We r essentially agreeing as far as te second point but cf pulling the object towards it's cog is what close the clubface making swinging truly effortless
This is true to a certain extent. For a driver, this alignment "mechanism" will induce toe- down and a backward leaning shaft towards impact. But this mechanism doesn't really care where the face is pointing. It happens because centripetal force pulls the rope in one direction and club head inertia pulls it in another direction. If the face is aimed towards the sky, your "hook face" will "close" towards the sky as well. The golfer has to produce a geometrically flat left wrist to square the face at impact. Luckily, the geometry of the pivot and the power package is such that this can be made to happen without any deliberate club face manipulation in an uncompensated golf stroke.
PS: I like 40 years of research too, but I read TGM through a pair of Newtonian glasses. Some of the stuff that appears to be written between the lines in TGM takes on a different meaning then....

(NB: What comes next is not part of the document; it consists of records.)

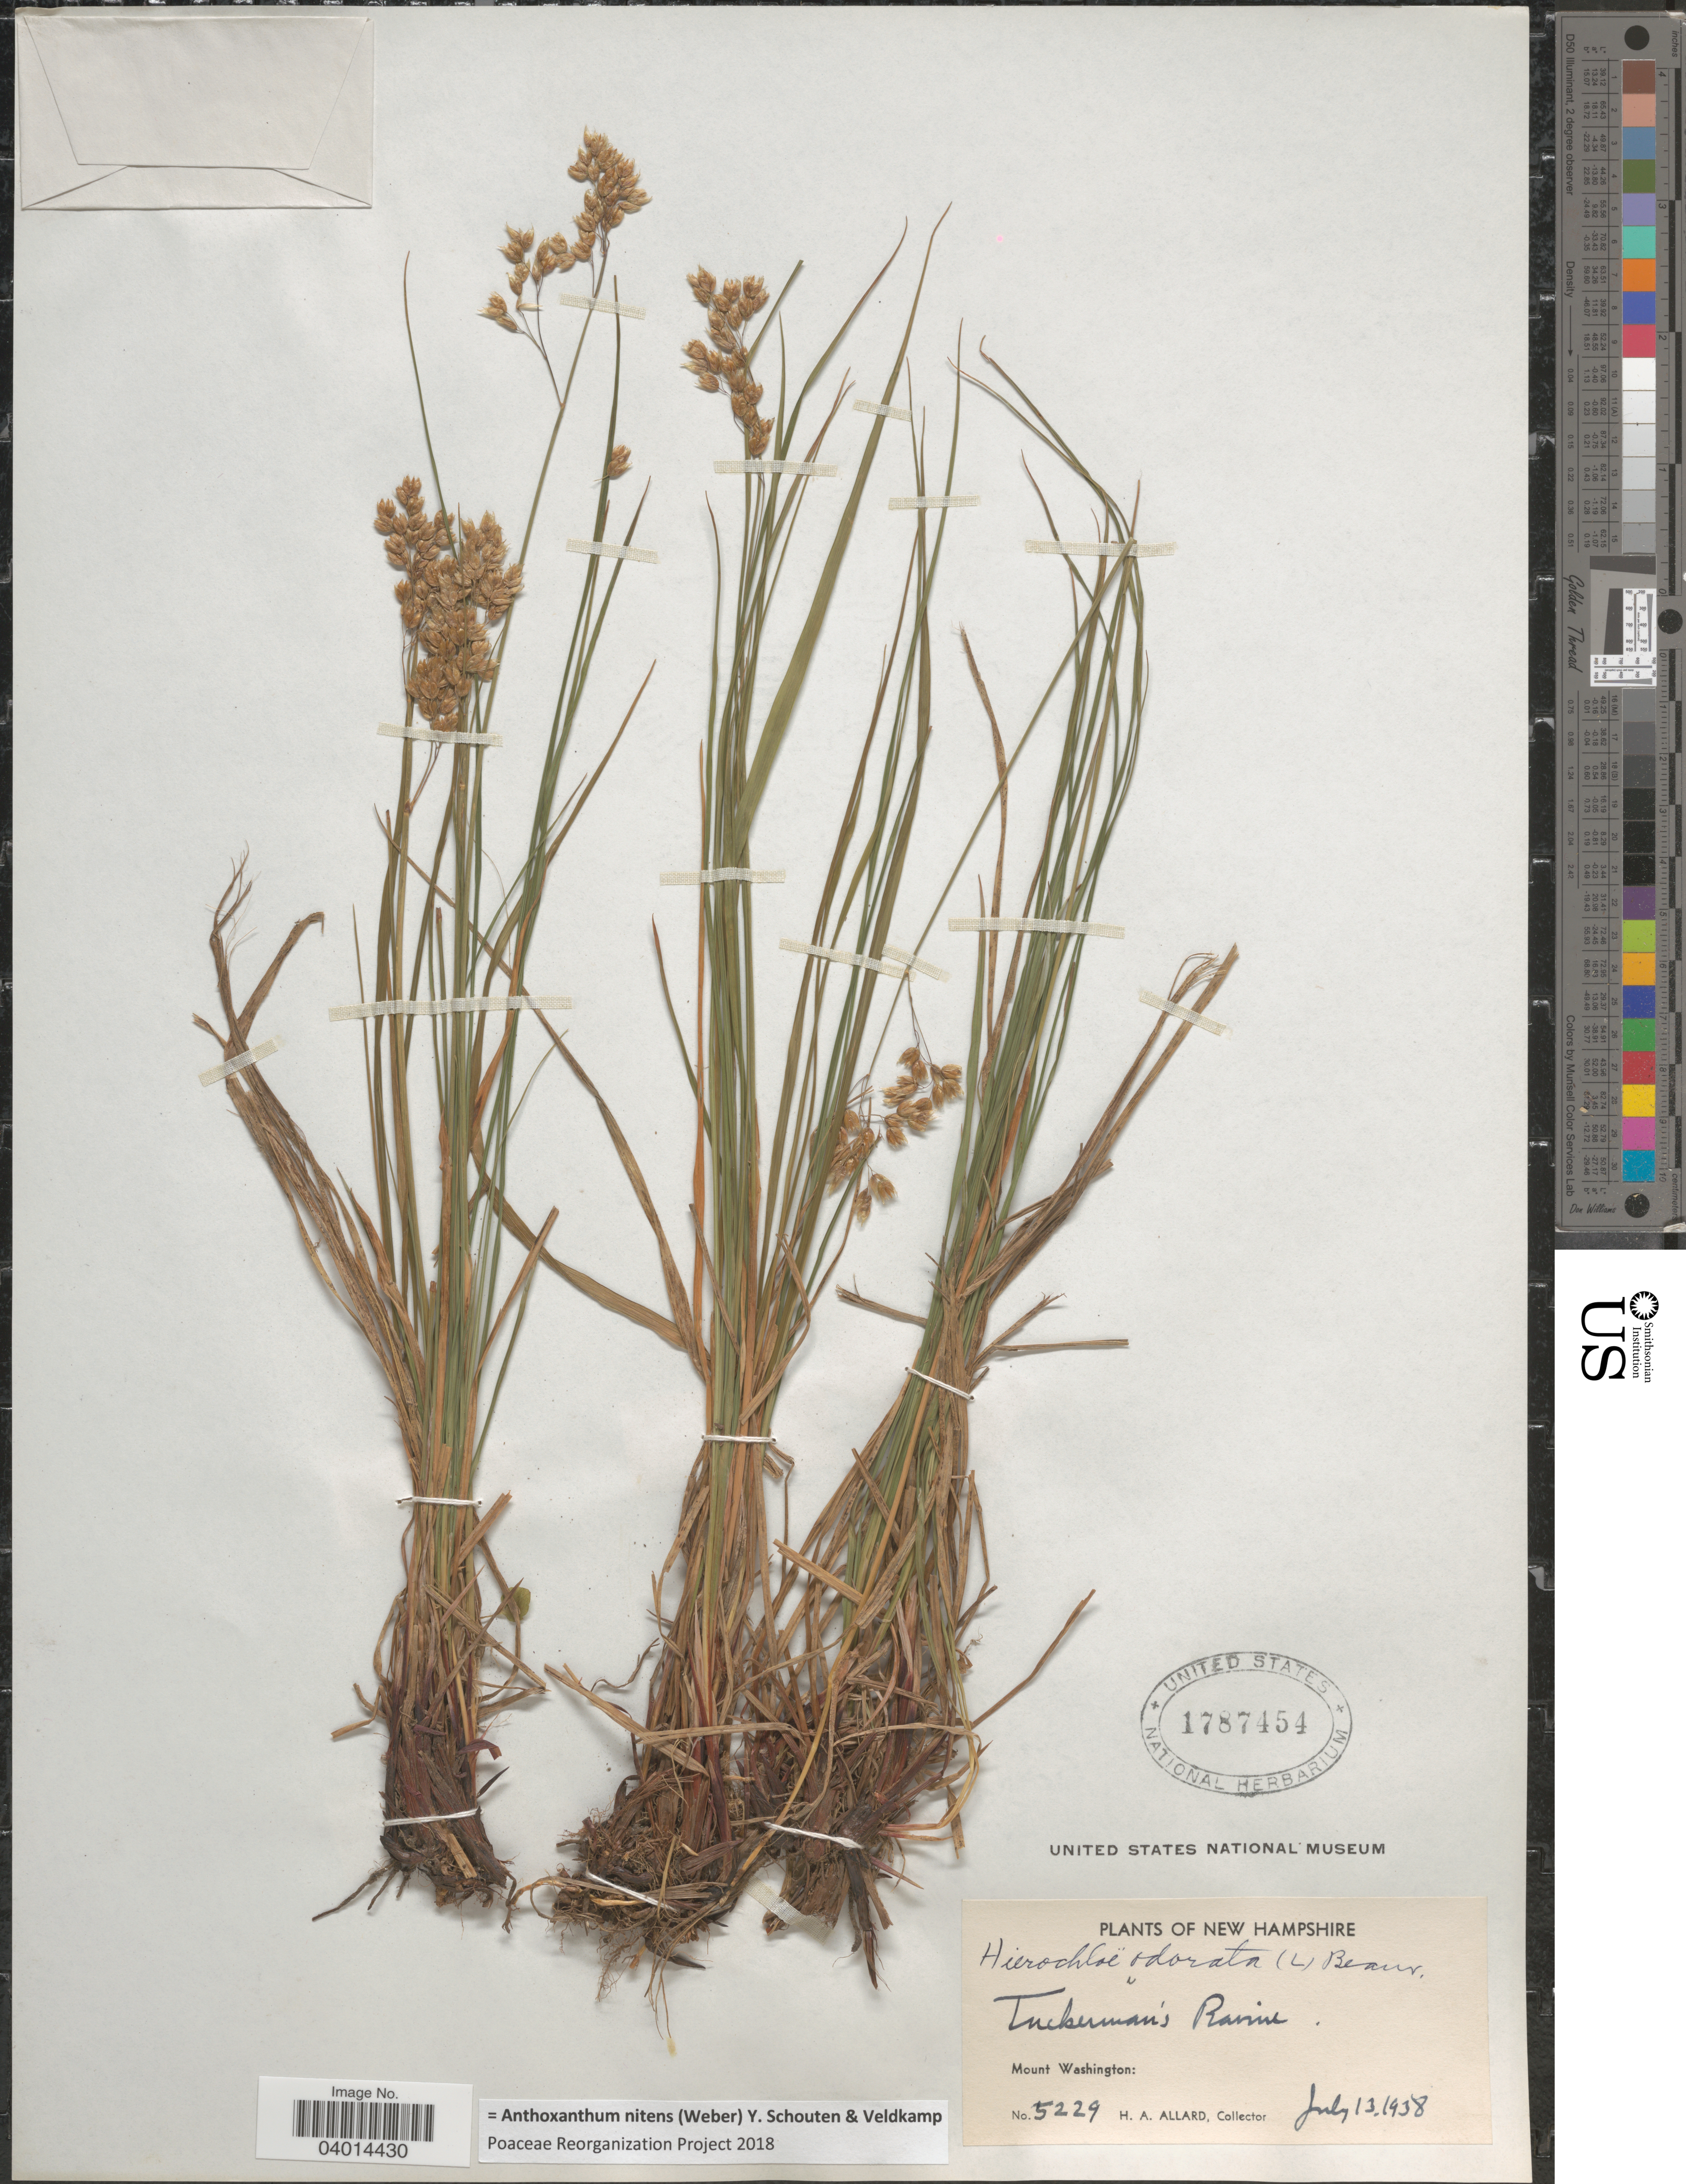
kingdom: Plantae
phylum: Tracheophyta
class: Liliopsida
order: Poales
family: Poaceae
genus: Anthoxanthum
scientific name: Anthoxanthum nitens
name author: (G.H. Weber) R.T.A. Schouten & Veldkamp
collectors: H. A. Allard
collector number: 5229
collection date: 1938-07-13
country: United States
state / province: New Hampshire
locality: Tuckerman's Ravine. Mount Washington.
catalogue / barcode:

Look I'm an an instructor of the golfing machine and what is outlined in it I am not looking into new theories or frontiers as far as I'm concerned homer wrote the book, the end there is nothing missing, incorrect or anything else required. You are telling me what's right and wrong based on your own minimally researched theories vs homers forty years unless you can show me and prove to me how what you are saying is true rather than just throwing out arno penzias name and you're engineering expertise, let's see it then... For you to convince me otherwise it better be backed up
My book is autographed by both Ben Doyle and Lynn Blake, but I haven't learned the secret TGM handshake.
I do not have LB autograph but I have read Joel Chandler Harris in dialect and that is MUCH harder than TGM. (Being in the neighborhood counts doesn't it?)
I do not have LB autograph but I have read Joel Chandler Harris in dialect and that is MUCH harder than TGM. (Being in the neighborhood counts doesn't it?)
HB
Never heard of him before, but I see the connection.